Though the school had less than 50 positive cases on campus, those cases led to 500 people being put in quarantine, so the school said it decided to have everybody reset.
"We are enacting these measures now so as to increase the likelihood that we can remain on campus throughout the semester as planned," Bradley President Stephen Standifird said in video message.
Some of the highest number of cases are at Miami University, University of South Carolina, Ohio State University and East Carolina University, all of which have over 1,000 confirmed cases. University of Missouri has 862 confirmed cases while Missouri State University at 791, a CNN tally shows.
While most students will likely recover, health experts have expressed concern that young people would spread the virus to the more vulnerable in their communities.
US may have hit 6.4M coronavirus cases in April
Nationwide, the number of confirmed coronavirus cases has been greatly undercounted, mostly due to a lack of testing, a new study shows.
The case tally in the US does not "capture the total burden of the pandemic" because testing has been restricted to those with moderate to severe symptoms due to limited availability, according to researchers at the University of California Berkeley School of Public Health.
The report, published in the journal Nature Communications, finds the US may have experienced over 6.4 million infections of Covid-19 by April 18. At the time, there were 721,245 confirmed infections, the researchers said.
As of Thursday, there were more than 6.3 million coronavirus infections reported and over 190,000 people dead nationwide, according to Johns Hopkins University.
"We know that in the US, earlier on in the epidemic, the people who were getting tested had moderate to severe symptoms," said Jade Benjamin-Chung, one of the study's co-authors and a professor of epidemiology and biostatistics at Berkeley Public Health. "And we know that since then, we have a larger number of asymptomatic people who are affecting the total number of infections but may not be included in confirmed case counts."

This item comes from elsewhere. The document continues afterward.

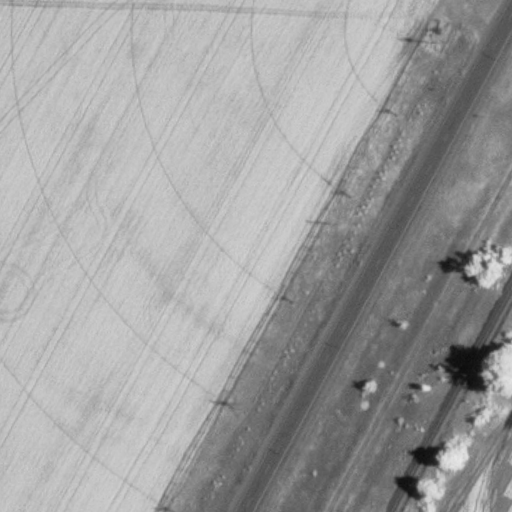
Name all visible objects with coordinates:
road: (376, 260)
road: (417, 337)
railway: (450, 398)
road: (481, 452)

The findings support previous statements by the Centers for Disease Control and Prevention that indicate the number of cases in the country is far greater than thought. In June, CDC Director Dr. Robert Redfield said testing likely missed 90% or so of cases.

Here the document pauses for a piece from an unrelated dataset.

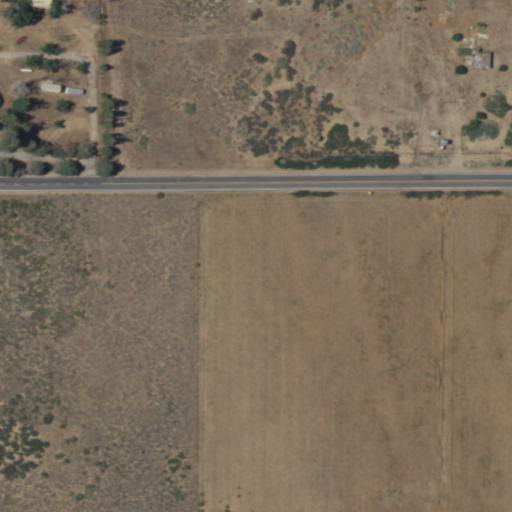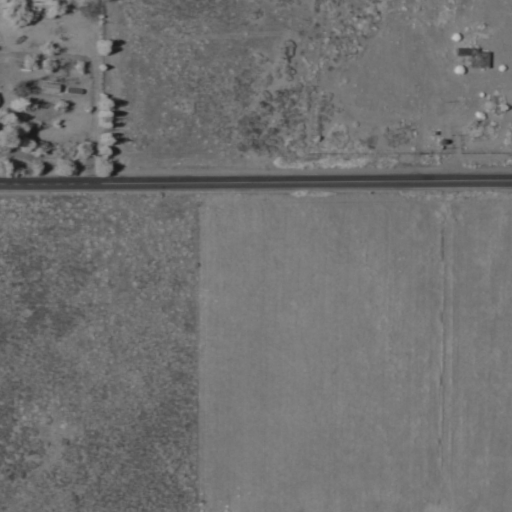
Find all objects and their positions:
building: (28, 3)
building: (469, 55)
building: (46, 86)
road: (256, 179)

Doctor expresses fury about 'misinformation'
A doctor is expressing his fury over revelations that President Donald Trump downplayed the deadly threat from coronavirus early in the pandemic.
In a series of interviews, Trump told investigative reporter Bob Woodward that he downplayed the danger because he didn't want people to panic.
Frontline worker Dr. Craig Spencer, the director of Global Health in ER Medicine at NY-Presbyterian/Columbia University Medical Center, expressed his anger at the revelation.
"I'm furious because you want to talk about panic and wanting to reduce panic -- I think of the panic of every single family I called on FaceTime to let them know their family member was dying or had died," Spencer told CNN's Anderson Cooper. "And I think about that multiplied by 190,000 times around this country."
Spencer, an Ebola survivor, worked in the trenches in New York City when as many as 800 people a day were dying from Covid-19 in the city last spring.
"As a frontline provider, I'm furious because many of those steps didn't need to happen if we took the steps earlier on and got prepared like we needed to, and the President clearly knew we needed to," Spencer said. "As a public health official, I'm furious because this is just another instance from the outset from a President who has undermined public health professionals, has contradicted our messaging."
It's "almost impossible" for health professionals to keep up with and correct the President's misinformation, he said.